> PROBLEM DETAILS
Compute how many lines in the entries below contain "ring", and output nothing but the number.
=== RECORDS TO USE ===
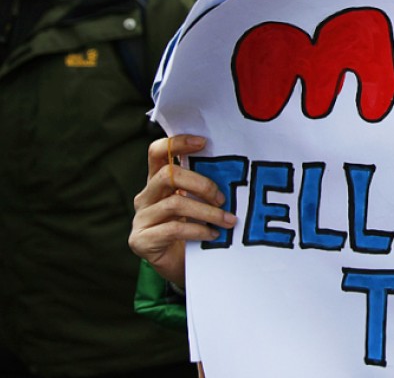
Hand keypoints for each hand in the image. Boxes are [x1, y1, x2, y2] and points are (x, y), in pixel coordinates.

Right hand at [129, 135, 236, 286]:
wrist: (183, 269)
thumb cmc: (195, 230)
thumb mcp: (200, 203)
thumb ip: (204, 187)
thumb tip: (234, 172)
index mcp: (158, 182)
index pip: (158, 152)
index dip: (177, 143)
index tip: (203, 142)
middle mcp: (146, 197)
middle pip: (167, 176)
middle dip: (201, 184)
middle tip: (223, 198)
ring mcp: (141, 219)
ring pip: (174, 203)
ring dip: (207, 212)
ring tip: (227, 220)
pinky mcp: (141, 240)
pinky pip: (173, 229)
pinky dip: (198, 230)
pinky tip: (213, 236)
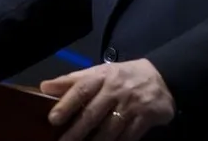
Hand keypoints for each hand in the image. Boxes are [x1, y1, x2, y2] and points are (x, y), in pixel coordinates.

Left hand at [40, 59, 174, 140]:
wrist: (163, 78)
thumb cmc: (122, 77)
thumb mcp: (98, 73)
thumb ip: (72, 81)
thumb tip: (44, 87)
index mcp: (101, 76)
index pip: (81, 89)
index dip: (66, 103)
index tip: (53, 119)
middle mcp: (115, 90)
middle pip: (92, 113)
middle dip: (76, 131)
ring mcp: (131, 105)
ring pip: (109, 129)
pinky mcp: (145, 119)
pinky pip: (128, 137)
===
> RESPONSE FOR THIS EXERCISE
6